Hoping to play a role: Bruce Cleaver, CEO of De Beers. Picture: REUTERS
Hoping to play a role: Bruce Cleaver, CEO of De Beers. Picture: REUTERS

De Beers is starting a trial in Sierra Leone to work with small-scale and artisanal miners to source additional diamonds in an ethical way using technology to ensure a fresh supply of rough diamonds and provide improved working and living standards for those miners.

De Beers, 85% owned by Anglo American, projects falling supply in the next few years as it shuts mines in Canada and Namibia and moves to underground operations at its Venetia mine in SA, with the outlook for 2017’s supply of up to 36-million carats falling to about 32-million carats for 2019 and 2020.

The project in Sierra Leone is a pilot study and the world’s largest source of rough diamonds by value did not want to put figures on how many diamonds it would source or when it would formalise the project.

De Beers is clearly looking for new sources of diamonds it can hold up as ethically sourced, improving communities’ lives and securing supplies of rough diamonds from a largely informal source of global diamonds and one that has historically been linked to conflict and human rights abuse.

'Secure route to market'

"By providing a secure route to market, offering fair prices and helping to raise standards, we hope to play a role in enhancing the prospects for those working in the sector, while also potentially opening up a new source of supply for De Beers over the longer term," said De Beers CEO Bruce Cleaver.

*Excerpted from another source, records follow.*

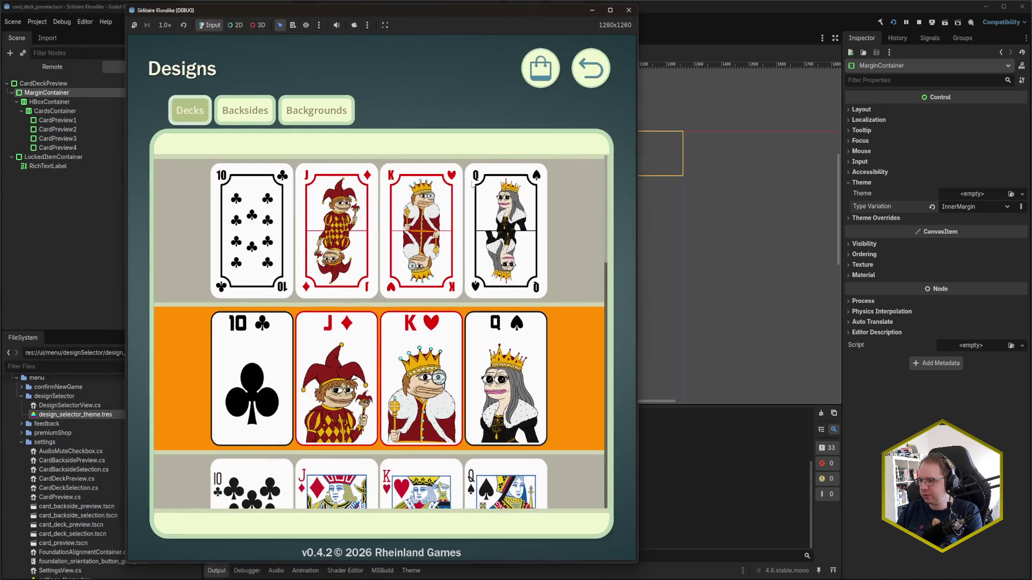
{"action": "scroll", "coordinate": [467, 272], "scroll_direction": "down", "scroll_amount": 3}
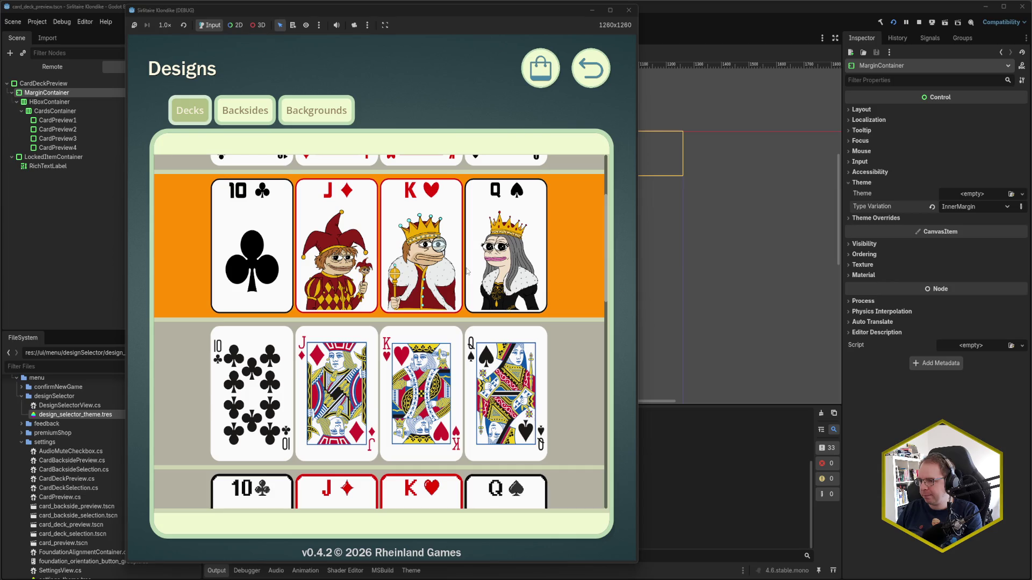
{"action": "scroll", "coordinate": [467, 271], "scroll_direction": "down", "scroll_amount": 10}
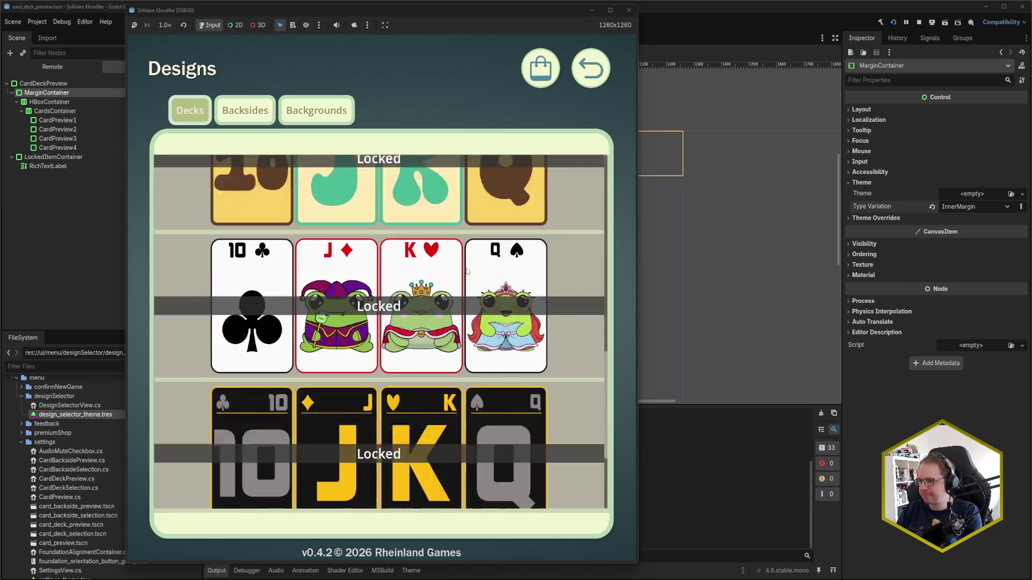
{"action": "scroll", "coordinate": [468, 275], "scroll_direction": "up", "scroll_amount": 10}
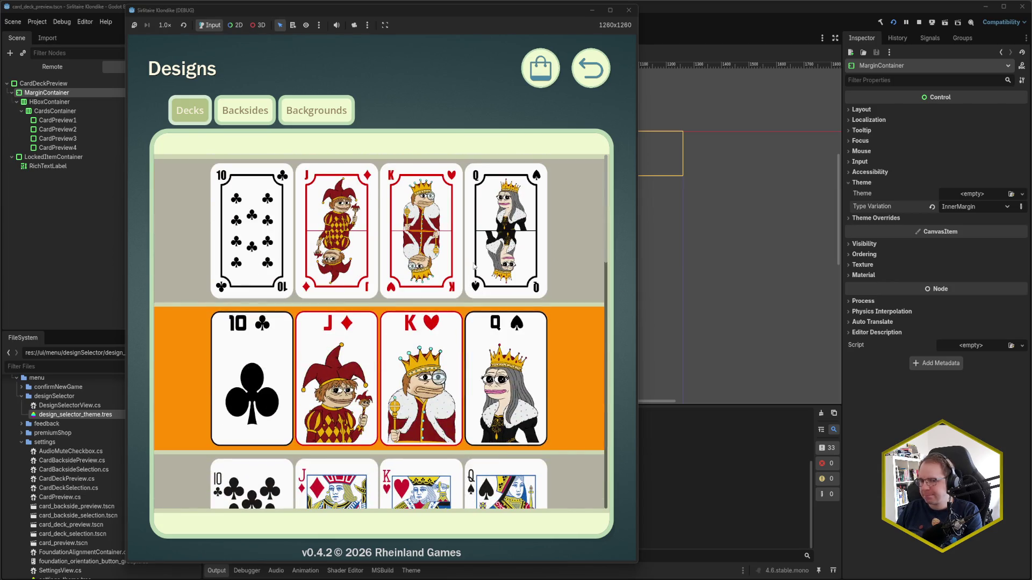
{"action": "left_click", "coordinate": [628, 10]}
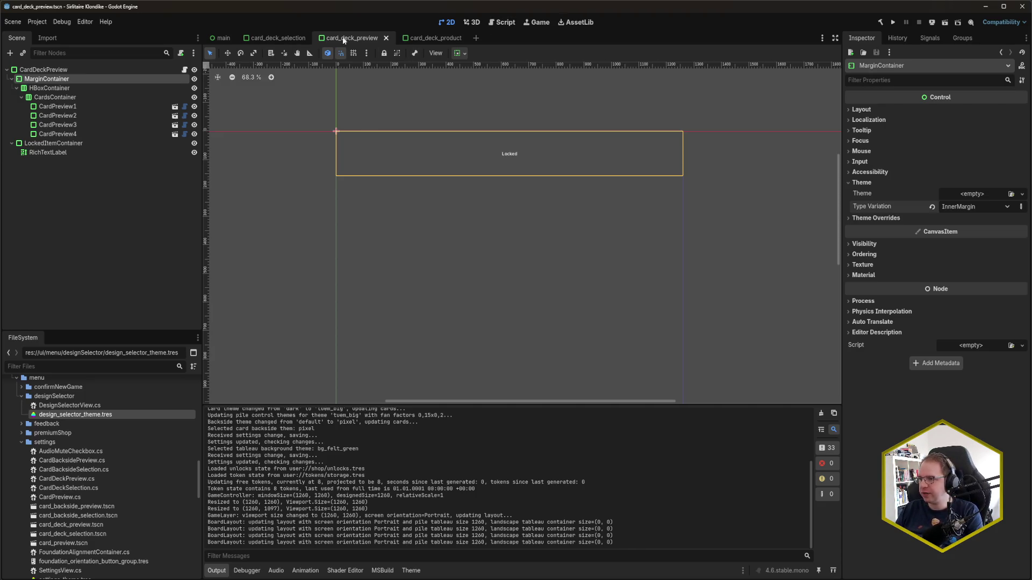
Close the card_deck_product scene tab, clear the node selection, and relaunch the game
{"action": "middle_click", "coordinate": [441, 37]}
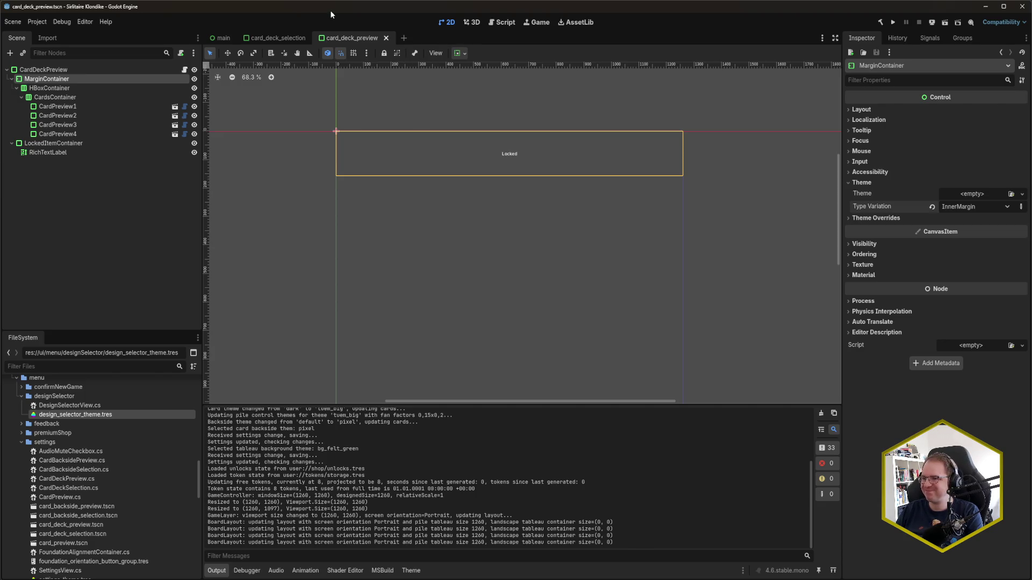
{"action": "left_click", "coordinate": [127, 202]}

By cutting out the buyers of rough diamonds who offer less than fair prices and have their own costs of then selling the diamonds, De Beers suggests its model — selling diamonds to hand-picked clients — would offer better prices to the miners, who are registered with the government and operate within the rules of the country.

With a dearth of major finds of diamond deposits, global supply is expected to fall in coming years as older and larger mines are depleted, while demand is forecast to continuing growing.

Global rough diamond supplies have fallen from a 2005 level of 177-million carats to about 140-million carats in 2017.

Paul Zimnisky Diamond Analytics estimated nearly 18-million carats came from artisanal miners in 2017, with 16-million carats from Democratic Republic of Congo, 2-million carats from Angola and 750,000 carats from other artisanal operations, which would include Sierra Leone.

Data from the Kimberley Process, a body working to stop the flow of conflict diamonds, pegged Sierra Leone’s 2016 diamond production at 549,046 carats worth $289m.

De Beers does not have any operations in the country.

The De Beers project, called GemFair, will use technology to record production from sites certified as ethically operated.

The GemFair project is run in partnership with the nongovernmental organisation Diamond Development Initiative (DDI), which is working to formalise artisanal and small-scale diamond mining in Africa.

The Sierra Leone government has pushed for the formalisation of the artisanal and the small-sector diamond mining industry.

"We believe GemFair has the potential to significantly transform the sector by providing a new, secure route to market through the world’s leading diamond company," said DDI director Dorothee Gizenga.